2. Put an Ext3 FS on the partition (mkfs.ext3 -b 4096)
3. Mount the device, and then:
1. Put an 8GiB file on the new FS
2. Put 3 copies of a Linux tree (w/ objs & kernel & such) onto
the FS in separate directories
1. Note: I'm going to do runs with 6 copies to each
directory tree to get to about 4.2GiB per directory tree
4. Then, for each of the tests:
1. Remount the device (purge page cache by umount & then mount)
2. Start up a copy of 1 kernel tree to another tree (you hadn't
specified if the copy in the background should be to a new
area or not, so I'm just re-using the same area so we don't
have to worry about removing the old). I keep doing the copy
as long as the tests are going
3. Perform the test (10 times)

The tests are:

* Linear read of a large file (8GiB)
* Tree read (foreach file in the tree, dd it to /dev/null)
* Overwrite of that large file: was doing 256KiB random&direct
read/writes, will go down to 4KiB read/writes as that is more
realistic I'd guess

I'm going to try and get the comparisons done by tomorrow, the results should be very different due to the changes noted above (going to 4.2GiB trees instead of 700MiB, going to 4K instead of 256K read/writes). This may cause the runs to be much longer, and then I won't get it done as quickly...

I guess the other things we should look at are the impact on the
continuously-copy-a-kernel-tree process and also the overall IO throughput.
These things will of course be related. If the overall system-wide IO
throughput increases with the patch then we probably have a no-brainer.
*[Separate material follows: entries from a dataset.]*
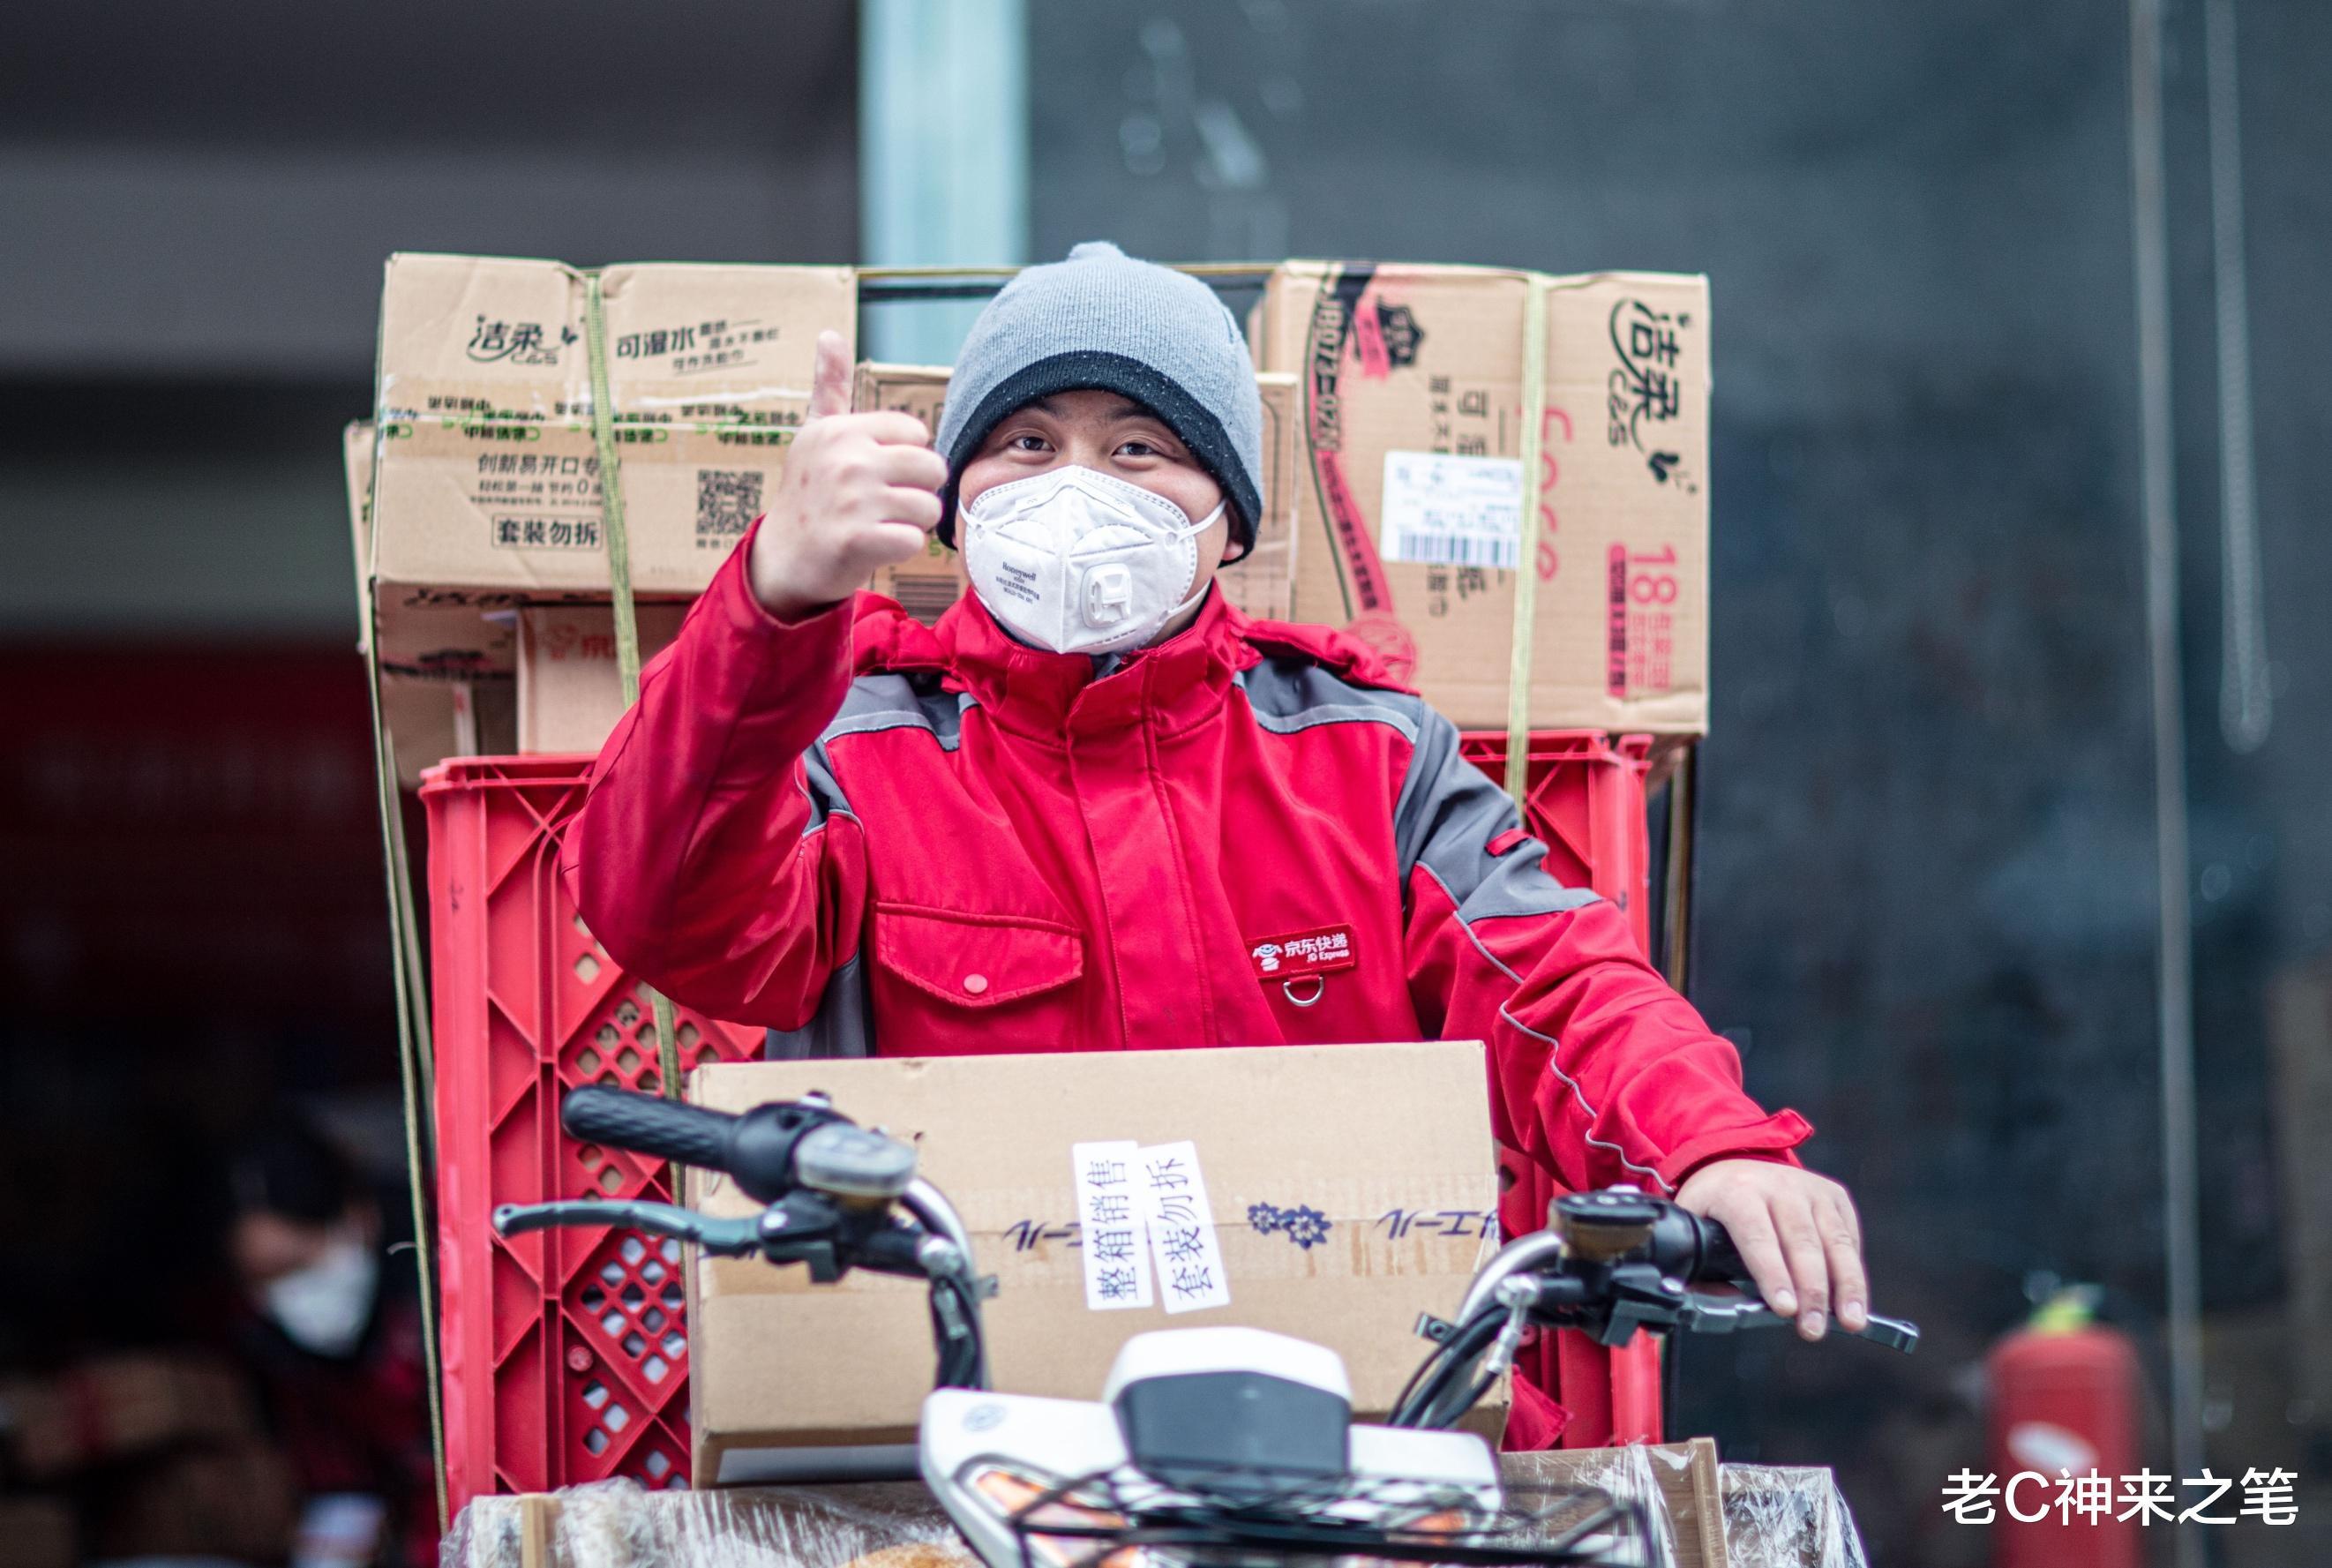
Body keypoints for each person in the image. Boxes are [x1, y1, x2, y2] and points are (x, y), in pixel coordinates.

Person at [565, 241, 1866, 1446]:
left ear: (1226, 520)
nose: (1075, 485)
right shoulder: (855, 748)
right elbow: (664, 905)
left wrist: (1710, 1143)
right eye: (1024, 441)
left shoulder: (1365, 757)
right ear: (954, 502)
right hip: (955, 1459)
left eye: (1137, 448)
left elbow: (1556, 981)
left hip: (1346, 1444)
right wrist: (774, 599)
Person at [221, 1114, 436, 1567]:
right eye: (261, 1281)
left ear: (359, 1217)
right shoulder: (281, 1352)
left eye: (295, 1265)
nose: (287, 1295)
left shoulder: (441, 1284)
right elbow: (341, 1487)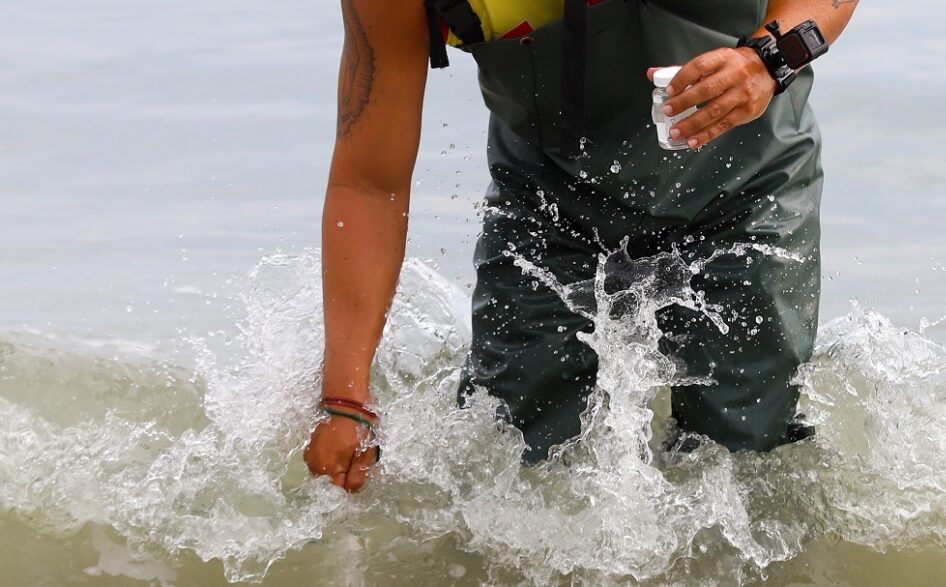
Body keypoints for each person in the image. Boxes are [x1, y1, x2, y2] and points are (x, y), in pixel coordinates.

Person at [303, 0, 859, 492]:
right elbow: (369, 183)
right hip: (549, 207)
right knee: (519, 474)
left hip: (748, 191)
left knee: (743, 473)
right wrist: (345, 402)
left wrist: (768, 59)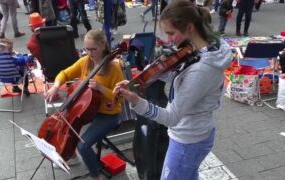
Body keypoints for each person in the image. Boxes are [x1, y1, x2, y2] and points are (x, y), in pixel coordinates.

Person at [114, 1, 233, 180]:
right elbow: (183, 80)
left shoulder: (202, 69)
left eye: (171, 33)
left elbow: (171, 117)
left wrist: (137, 102)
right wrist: (153, 74)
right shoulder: (204, 48)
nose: (169, 40)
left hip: (188, 139)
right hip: (197, 133)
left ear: (190, 27)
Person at [45, 29, 124, 180]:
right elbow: (64, 74)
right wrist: (55, 87)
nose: (89, 53)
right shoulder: (85, 62)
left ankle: (95, 176)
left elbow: (121, 98)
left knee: (84, 145)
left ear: (102, 46)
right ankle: (72, 155)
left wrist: (101, 88)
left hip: (108, 114)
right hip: (87, 109)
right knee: (68, 125)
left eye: (93, 49)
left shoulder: (114, 68)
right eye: (87, 49)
If
(as I suspect) the overall IO throughput is decreased then this will be a
difficult call.

I'll add in continuous 'iostat' grabs, and present data on that too - it would contain both generic IO information as well as grabbing CPU-related stuff (in particular %system).

This was performed on a 4-way IA64 w/ 4GiB RAM w/ a FC disk containing an Ext3 (4KiB block) FS. The reason I woke up this morning and wasn't too happy with the benchmarking harness is that a kernel source tree is less than 1GiB and size, and thus the back ground task of reading it might all fit in the page cache. To do this right, I'd use another tree that has >4GiB of data stored in it. (And likewise, I'd change the read-a-different-kernel-tree task to use a larger tree as well.)

hm, yes. Back in the days when I used to do useful things I'd do most
testing of this sort on 256MB, 128MB or even 64MB machines. So that data
would get tossed out of cache quickly so that I could use smaller working
sets so that the tests could be executed faster.

But before I do that, I want to make sure that the path is still being considered.

Sure, it hasn't been ruled out. Especially as those time deltas you're
measuring are so large. We haven't seen changes in IO throughput like that
in years. We just need to work out if they're net-positive or net-negative ;)

This will end up being a pretty large hunk of work I expect.
I'll get results out when I have the changes made to the script (outlined above), and the runs done.